# Passage:
== Segment start ==

Foreign aid can be in the form of loans, which cripple countries because of high interest rates. Since the early 2000s, Western governments such as America’s have borrowed money from developing countries at low rates by setting up aid programs that lend to said countries with high interest rates and exploiting the global poor. Thankfully, American programs have largely shifted from loans to less predatory grants in recent years. However, many countries still struggle with debt and hindered economies.

The process of providing foreign aid has not been reformed because of American incentives. Because America gains geopolitical and trade benefits from providing aid, disreputable practices likely won’t stop in the near future. Many countries look up to America as a great power and a symbol of Western democracy. No matter how dysfunctional, it is important to recognize that American foreign aid has been an important part of maintaining the image of a country apt at soft power. Thus, it is more realistic to fix the institution of American aid than to remove it.

To better the system, America must reevaluate its relationship with foreign neighbors and adopt a no-strings-attached approach to foreign aid. To avoid corruption, America should partner with local non-governmental organizations to distribute funds, provide services, and build infrastructure. The government should increase communications with recipient countries to promote transparency about where the money is going and provide resources specifically for certain projects. A wide-scale reevaluation of American foreign aid is necessary to prevent future harm to developing countries. American economic benefit should not be at the expense of stability in disadvantaged foreign countries.

== Segment end ==

# Exercises:
a. According to the passage on American foreign aid, why is fixing the institution of American aid more realistic than removing it?
b. In the passage on American foreign aid, what have American programs largely shifted to in recent years?
c. Rewrite everything in the foreign aid passage from "The process of" down to "to remove it.", with "great power" changed to "leading power".

Dataset items
== Segment start ==

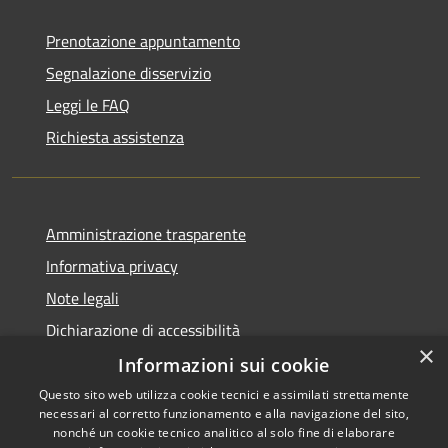
Prenotazione appuntamento
Segnalazione disservizio
Leggi le FAQ
Richiesta assistenza
Amministrazione trasparente
Informativa privacy
Note legali
Dichiarazione di accessibilità
×
Informazioni sui cookie
Questo sito web utilizza cookie tecnici e assimilati strettamente
necessari al corretto funzionamento e alla navigazione del sito,
RSS
Copyright © 2026 • Comune di
nonché un cookie tecnico analitico al solo fine di elaborare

== Segment end ==

# Task answers:
a. Despite its dysfunction, American foreign aid has been an important part of maintaining America's image as a country apt at soft power. Many countries look up to America as a great power and a symbol of Western democracy.

b. They have shifted from loans to less predatory grants.

c.
The process of providing foreign aid has not been reformed because of American incentives. Because America gains geopolitical and trade benefits from providing aid, disreputable practices likely won’t stop in the near future. Many countries look up to America as a leading power and a symbol of Western democracy. No matter how dysfunctional, it is important to recognize that American foreign aid has been an important part of maintaining the image of a country apt at soft power. Thus, it is more realistic to fix the institution of American aid than to remove it.